Wow-- that looks good. Should have taken some before pictures too


----------



## jodyand (Sep 16, 2003)

Looks like you did a good job with it:thumbsup: How bad was it before you worked on it.
Jody


----------



## tjw in kans (Oct 10, 2003)

it was 2 paths of gravel about tire width size the rest grown over with weeds. maybe i should bill the county. there is still gravel under all of it, if they would just grade and turn it over.


----------



## Argee (Sep 17, 2003)

How long did it take you?


----------



## johnray13 (Oct 30, 2003)

You could bill the county but you had fun grading it! Its not like it was a chore was it?


----------



## tjw in kans (Oct 10, 2003)

johnray13, you are right, it wasnt really a chore, i made six passes with two cast iron car heads on top of the box scraper in first gear, then removed the weight and went again a little faster. second thought, maybe the county could reiburse me for the 23.00 bottle of roundup i used to kill the weeds, yeah right. time wise it took two beers and it felt good to be out of the one month deepfreeze.


----------



## johnray13 (Oct 30, 2003)

here here. I think the county should at least reimburse you for the beer:clown:


----------



## Argee (Sep 17, 2003)

Yeah Right....waiting for the county to reimburse anything is dreaming.

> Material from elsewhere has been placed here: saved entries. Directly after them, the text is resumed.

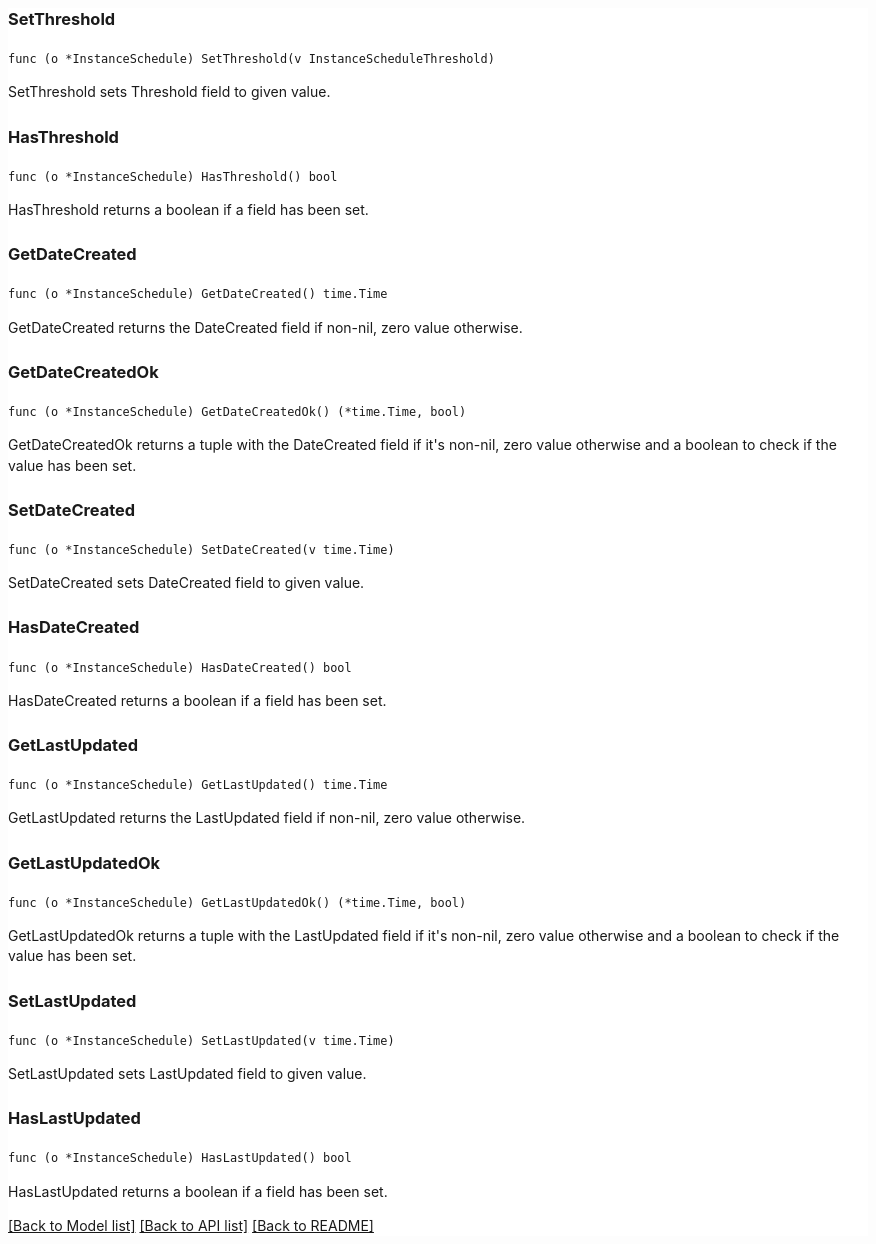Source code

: ### SetThreshold

`func (o *InstanceSchedule) SetThreshold(v InstanceScheduleThreshold)`

SetThreshold sets Threshold field to given value.

### HasThreshold

`func (o *InstanceSchedule) HasThreshold() bool`

HasThreshold returns a boolean if a field has been set.

### GetDateCreated

`func (o *InstanceSchedule) GetDateCreated() time.Time`

GetDateCreated returns the DateCreated field if non-nil, zero value otherwise.

### GetDateCreatedOk

`func (o *InstanceSchedule) GetDateCreatedOk() (*time.Time, bool)`

GetDateCreatedOk returns a tuple with the DateCreated field if it's non-nil, zero value otherwise
and a boolean to check if the value has been set.

### SetDateCreated

`func (o *InstanceSchedule) SetDateCreated(v time.Time)`

SetDateCreated sets DateCreated field to given value.

### HasDateCreated

`func (o *InstanceSchedule) HasDateCreated() bool`

HasDateCreated returns a boolean if a field has been set.

### GetLastUpdated

`func (o *InstanceSchedule) GetLastUpdated() time.Time`

GetLastUpdated returns the LastUpdated field if non-nil, zero value otherwise.

### GetLastUpdatedOk

`func (o *InstanceSchedule) GetLastUpdatedOk() (*time.Time, bool)`

GetLastUpdatedOk returns a tuple with the LastUpdated field if it's non-nil, zero value otherwise
and a boolean to check if the value has been set.

### SetLastUpdated

`func (o *InstanceSchedule) SetLastUpdated(v time.Time)`

SetLastUpdated sets LastUpdated field to given value.

### HasLastUpdated

`func (o *InstanceSchedule) HasLastUpdated() bool`

HasLastUpdated returns a boolean if a field has been set.


[[Back to Model list]](../README.md#documentation-for-models) [[Back to API list]](../README.md#documentation-for-api-endpoints) [[Back to README]](../README.md)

They've taken my mailbox out 3 years running....they tell me the snow hit it...they only replace if it comes in direct contact with the plow....go figure


----------



## tjw in kans (Oct 10, 2003)

argee, you must live in the higher end of town, i have to drive 1'2 mile to a central mailbox location, if i had a mailbox in front of the house i wouldnt have to worry about damage cause i aint seen a plow come by in the six years i have been here. good thing it only snows 3-4 times a year down here. i know what you are talking about, i lived in vilas county wisconsin when i was growing up.


----------